Exercise data below:
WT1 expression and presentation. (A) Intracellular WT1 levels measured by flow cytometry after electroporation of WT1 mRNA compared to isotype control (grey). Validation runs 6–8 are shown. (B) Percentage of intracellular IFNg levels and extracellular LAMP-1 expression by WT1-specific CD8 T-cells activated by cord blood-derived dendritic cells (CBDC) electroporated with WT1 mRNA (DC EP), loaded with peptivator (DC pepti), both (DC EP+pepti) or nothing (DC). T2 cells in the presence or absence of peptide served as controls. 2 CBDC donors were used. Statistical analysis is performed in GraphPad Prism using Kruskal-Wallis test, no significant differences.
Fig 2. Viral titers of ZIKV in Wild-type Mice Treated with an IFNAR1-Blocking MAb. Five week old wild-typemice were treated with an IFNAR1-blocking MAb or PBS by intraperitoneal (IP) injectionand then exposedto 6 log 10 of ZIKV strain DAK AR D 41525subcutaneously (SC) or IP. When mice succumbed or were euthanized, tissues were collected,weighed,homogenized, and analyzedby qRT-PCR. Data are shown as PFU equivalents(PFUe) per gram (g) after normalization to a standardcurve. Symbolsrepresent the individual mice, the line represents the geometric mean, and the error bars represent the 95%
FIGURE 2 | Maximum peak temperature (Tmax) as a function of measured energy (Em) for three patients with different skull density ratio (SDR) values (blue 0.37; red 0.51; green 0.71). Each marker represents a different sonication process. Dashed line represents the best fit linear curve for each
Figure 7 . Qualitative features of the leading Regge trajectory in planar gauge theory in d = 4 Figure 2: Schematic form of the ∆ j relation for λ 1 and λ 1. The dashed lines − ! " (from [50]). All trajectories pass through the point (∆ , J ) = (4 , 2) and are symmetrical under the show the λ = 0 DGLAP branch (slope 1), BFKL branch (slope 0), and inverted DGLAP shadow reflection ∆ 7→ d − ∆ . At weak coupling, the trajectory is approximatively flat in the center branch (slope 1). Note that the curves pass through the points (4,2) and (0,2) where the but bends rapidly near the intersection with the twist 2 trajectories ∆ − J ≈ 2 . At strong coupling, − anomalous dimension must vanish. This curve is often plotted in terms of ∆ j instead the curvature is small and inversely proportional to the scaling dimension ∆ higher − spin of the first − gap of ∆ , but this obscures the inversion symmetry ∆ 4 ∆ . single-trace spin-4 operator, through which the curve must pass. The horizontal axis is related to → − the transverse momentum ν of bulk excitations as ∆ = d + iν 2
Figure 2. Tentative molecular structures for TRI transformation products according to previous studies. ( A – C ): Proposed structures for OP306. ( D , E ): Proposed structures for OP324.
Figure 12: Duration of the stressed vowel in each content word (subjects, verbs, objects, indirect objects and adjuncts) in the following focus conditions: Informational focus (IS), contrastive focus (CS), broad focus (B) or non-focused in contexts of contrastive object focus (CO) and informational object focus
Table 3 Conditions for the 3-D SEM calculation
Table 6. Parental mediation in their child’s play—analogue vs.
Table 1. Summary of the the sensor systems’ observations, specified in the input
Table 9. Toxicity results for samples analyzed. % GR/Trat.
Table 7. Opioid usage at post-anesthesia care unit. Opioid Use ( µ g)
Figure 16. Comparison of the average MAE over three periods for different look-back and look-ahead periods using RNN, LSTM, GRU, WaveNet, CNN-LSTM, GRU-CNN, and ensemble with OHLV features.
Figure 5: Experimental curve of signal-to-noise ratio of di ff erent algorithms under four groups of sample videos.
End of Exercise data.
• **Exercise aim**:
In the entries above, find each line with the word "Table" and copy it.

• **Solved exercise**:
Table 3 Conditions for the 3-D SEM calculation
Table 6. Parental mediation in their child’s play—analogue vs.
Table 1. Summary of the the sensor systems’ observations, specified in the input
Table 9. Toxicity results for samples analyzed. % GR/Trat.
Table 7. Opioid usage at post-anesthesia care unit. Opioid Use ( µ g)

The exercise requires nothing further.